(Source records)
══════════

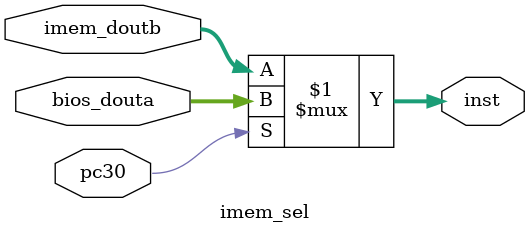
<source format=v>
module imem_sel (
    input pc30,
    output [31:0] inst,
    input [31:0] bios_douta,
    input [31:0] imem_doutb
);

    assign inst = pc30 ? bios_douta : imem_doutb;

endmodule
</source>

══════════

▶ [Directions for this task]:
An exact reproduction of the data above is required, with every picture removed.

▶ [The completed task]:
<source format=v>
module imem_sel (
    input pc30,
    output [31:0] inst,
    input [31:0] bios_douta,
    input [31:0] imem_doutb
);

    assign inst = pc30 ? bios_douta : imem_doutb;

endmodule
</source>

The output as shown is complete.